With $70,000 in funding from FRAXA Research Foundation from 2004-2005, Drs. Thomas Tuschl and Neil Renwick and their team at Rockefeller University researched how FMRP interacts with miRNA in order to determine more effective treatment targets for Fragile X syndrome.
Alexei Aravin, PhD
FRAXA Postdoctoral Fellow
The Role of MicroRNAs in the Pathogenesis of Fragile X
by Thomas Tuschl, 2/1/2005
More than ten years have passed since scientists discovered that Fragile X syndrome is caused by the absence of a single protein, FMRP. Studies have demonstrated that FMRP regulates the translation of mRNAs into proteins by recognizing and binding to numerous mRNAs. This process is crucial for the function of neurons. However, it is not well understood how FMRP recognizes a particular mRNA and how it regulates the mRNA’s translation into a protein. Understanding this will help facilitate the development of therapeutic treatments.

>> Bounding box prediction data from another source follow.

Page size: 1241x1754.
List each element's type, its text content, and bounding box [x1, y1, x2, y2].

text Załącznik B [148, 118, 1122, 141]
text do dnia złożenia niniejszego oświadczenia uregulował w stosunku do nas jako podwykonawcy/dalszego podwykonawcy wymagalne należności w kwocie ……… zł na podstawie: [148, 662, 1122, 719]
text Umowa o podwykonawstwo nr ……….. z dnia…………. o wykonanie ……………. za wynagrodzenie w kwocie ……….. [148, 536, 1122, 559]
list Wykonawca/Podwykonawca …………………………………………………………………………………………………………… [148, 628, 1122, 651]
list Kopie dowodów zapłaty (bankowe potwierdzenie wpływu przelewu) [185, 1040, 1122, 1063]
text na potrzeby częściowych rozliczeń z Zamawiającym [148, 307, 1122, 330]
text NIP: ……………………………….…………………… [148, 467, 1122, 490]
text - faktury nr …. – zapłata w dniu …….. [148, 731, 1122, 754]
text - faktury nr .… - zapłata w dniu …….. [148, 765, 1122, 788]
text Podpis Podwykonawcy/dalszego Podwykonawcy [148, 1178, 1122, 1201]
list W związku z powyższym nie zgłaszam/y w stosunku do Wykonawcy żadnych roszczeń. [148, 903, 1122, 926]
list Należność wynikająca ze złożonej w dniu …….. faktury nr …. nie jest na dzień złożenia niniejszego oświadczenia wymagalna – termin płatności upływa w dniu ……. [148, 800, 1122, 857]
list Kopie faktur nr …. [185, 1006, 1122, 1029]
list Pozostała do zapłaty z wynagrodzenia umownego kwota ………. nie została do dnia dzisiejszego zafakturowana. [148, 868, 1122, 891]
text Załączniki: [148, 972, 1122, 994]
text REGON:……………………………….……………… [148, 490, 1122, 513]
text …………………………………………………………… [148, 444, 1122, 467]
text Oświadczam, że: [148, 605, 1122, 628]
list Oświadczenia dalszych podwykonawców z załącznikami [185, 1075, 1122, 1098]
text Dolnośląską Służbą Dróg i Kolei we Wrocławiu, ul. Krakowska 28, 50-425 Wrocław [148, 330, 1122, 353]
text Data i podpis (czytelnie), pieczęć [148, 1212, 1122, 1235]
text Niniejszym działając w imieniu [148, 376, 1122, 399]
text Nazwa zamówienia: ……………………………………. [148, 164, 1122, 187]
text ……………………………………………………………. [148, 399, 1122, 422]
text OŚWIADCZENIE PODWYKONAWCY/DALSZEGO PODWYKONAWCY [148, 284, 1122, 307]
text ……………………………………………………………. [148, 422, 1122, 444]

Recent discoveries in the new field of RNA interference (RNAi) have lent insight into how FMRP recognizes its target mRNAs. Like FMRP, the RNAi machinery regulates the translation of numerous mRNAs. The RNAi machinery recognizes its target mRNAs through tiny non coding RNAs termed microRNAs (miRNAs). miRNAs are found in all animals, so they must have a fundamental role in regulating gene expression. The recent finding that FMRP interacts with the RNAi machinery suggests that FMRP functions with this machinery to regulate gene expression. FMRP and miRNAs most likely recognize and regulate a common set of mRNA targets in the brain. Mis-regulation of these target mRNAs in Fragile X patients probably causes the disease.
To provide a starting point for the biochemical and cell-based analysis of FMRP-miRNA interactions, we have cloned miRNAs from different human, mouse and rat brain regions. We also cloned miRNAs from cell lines that are used as model systems in neurological studies. Our experiments will focus on elucidating the mechanism of translational regulation of mRNAs that are believed to be targeted by miRNAs as well as FMRP as suggested by previous experimental studies as well as computational analysis. To determine if FMRP directly contributes to miRNA expression, we have compared miRNA profiles in brains of normal mice and mice deficient in FMRP. We did not identify a difference in miRNA expression, ruling out FMRP as a factor involved in miRNA expression or stability.
In order to directly isolate the targets of miRNAs, we have established neuronal cell lines that stably express epitope tagged Ago1 or Ago2 proteins. Ago proteins bind miRNAs and mediate target recognition as well as target cleavage or translational repression. We will also establish a tagged FMRP cell line. We will use these cell lines to directly purify Ago and FMRP-associated mRNAs. These experiments will provide an independent approach for identification of FMRP and miRNA co-regulated mRNAs. Identified mRNAs will be further validated using a cell-based assay and a mouse model of fragile-X syndrome.
Update 1/2009: Neil Renwick, M.D., Ph.D., an investigator in Dr. Tuschl Laboratory of RNA Molecular Biology, has received additional funding to continue this work: to identify proteins and mutations involved in Fragile X mental retardation and related disorders.